◆ La consigne: Poursuivez l'article sur les fermes solaires dans l'espace à partir de sa dernière phrase.
+++ Texte extrait +++
Espace : un petit pas pour les fermes solaires spatiales, un grand pas pour le climat ?

Le budget record de plus de 17 milliards d’euros que l’Union européenne a accordé, mercredi, à l’Agence spatiale européenne doit notamment permettre d’explorer la possibilité d’installer des fermes de centrales solaires dans l’espace. Une idée de plus en plus en vogue car elle permettrait de mieux lutter contre le réchauffement climatique, d’après ses promoteurs.

C’est un budget en forte hausse que l’Agence spatiale européenne (ESA) a obtenu de Bruxelles. Les États membres de l’UE ont validé, mercredi 23 novembre, une enveloppe de 17 milliards d’euros sur trois ans – soit 17 % de plus qu’en 2019 – pour que le bras spatial de l’Europe puisse « rester dans la course » face aux Américains, aux Chinois ou encore aux Russes, a affirmé Josef Aschbacher, le directeur général de l’ESA.
+++ Extraits de données +++
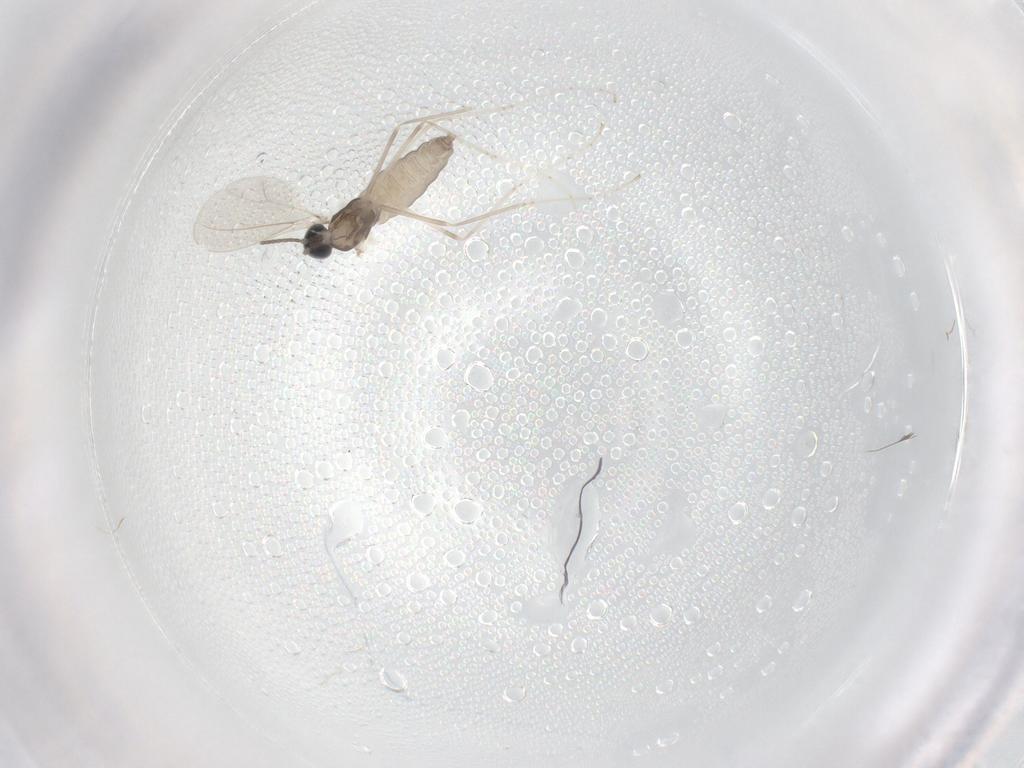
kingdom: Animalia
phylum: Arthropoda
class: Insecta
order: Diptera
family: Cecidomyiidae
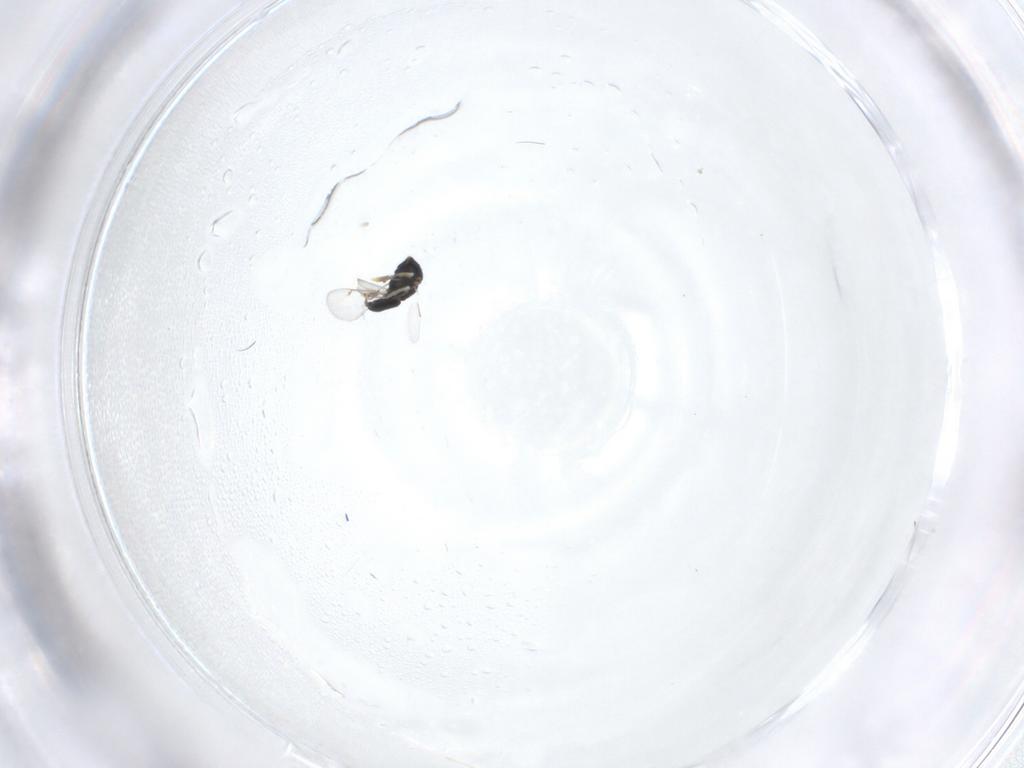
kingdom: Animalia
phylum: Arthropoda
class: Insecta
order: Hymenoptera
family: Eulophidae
+++
+++ Extraits de données +++
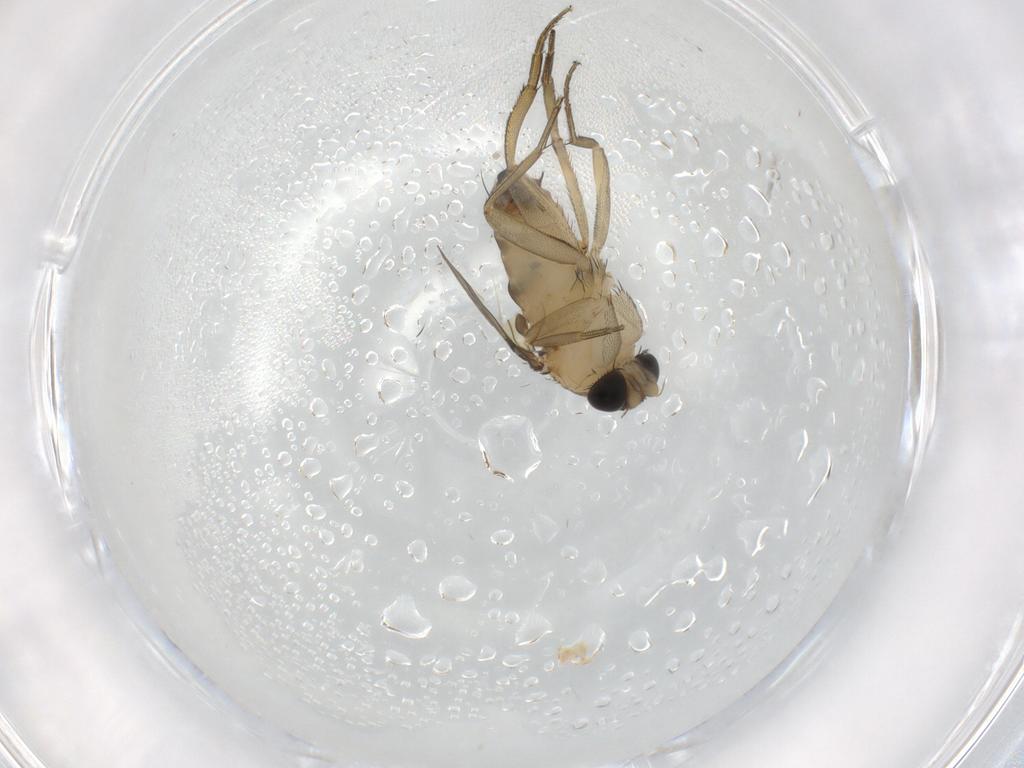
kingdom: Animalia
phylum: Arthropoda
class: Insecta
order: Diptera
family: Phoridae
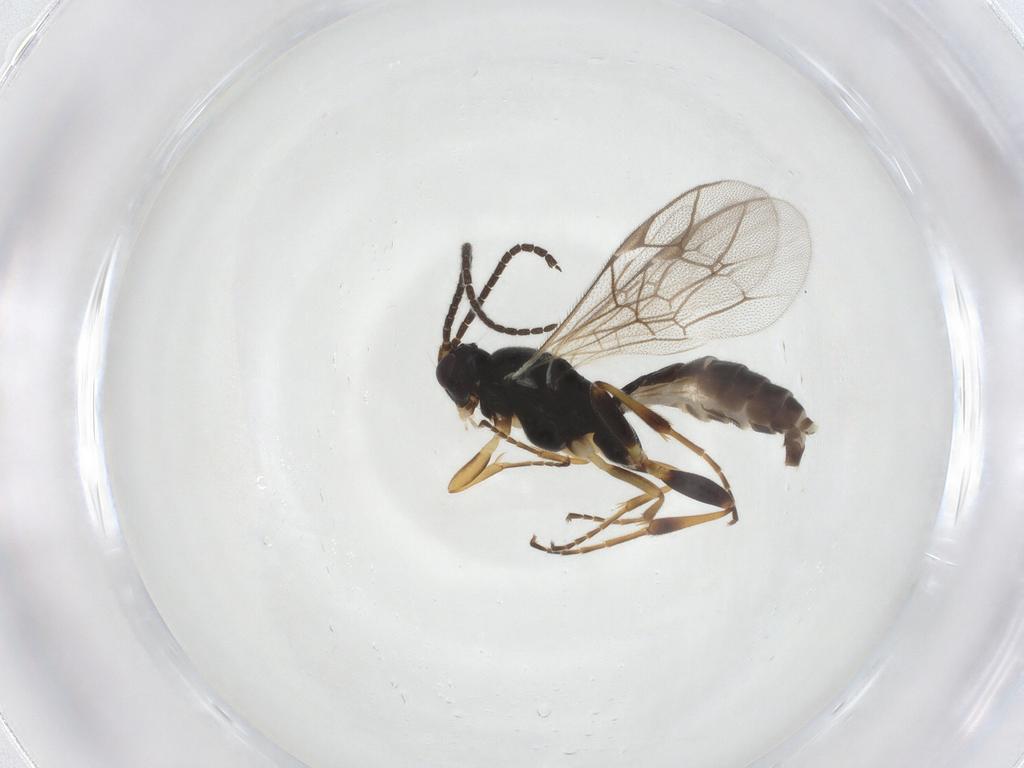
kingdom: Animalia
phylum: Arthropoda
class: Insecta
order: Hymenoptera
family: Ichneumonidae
+++
◆ Réponse à la consigne:
Pour obtenir ces fonds, l’Agence avait fait miroiter des nouvelles missions vers la Lune, vers Mars, et une constellation européenne de satellites plus touffue. Dans ses cartons, elle a également d’autres projets plus confidentiels, dont l’un pourrait, selon ses promoteurs, aider à la fois à lutter contre le réchauffement climatique et contribuer à l’indépendance énergétique à l’égard de pays hostiles comme la Russie. Rien que ça.

La plus grande structure jamais construite dans l’espace
Le programme en question, Solaris, vise à générer de l’énergie en grande quantité depuis d’énormes fermes, ou centrales solaires, dans l’espace qui s’étendraient sur près de 2 km de long. « Il s’agirait de la plus grande structure jamais construite dans l’espace, à peu près 1 000 fois la taille de ce qu’on y a déjà bâti », précise Sanjay Vijendran, le physicien responsable du programme Solaris au sein de l’ESA.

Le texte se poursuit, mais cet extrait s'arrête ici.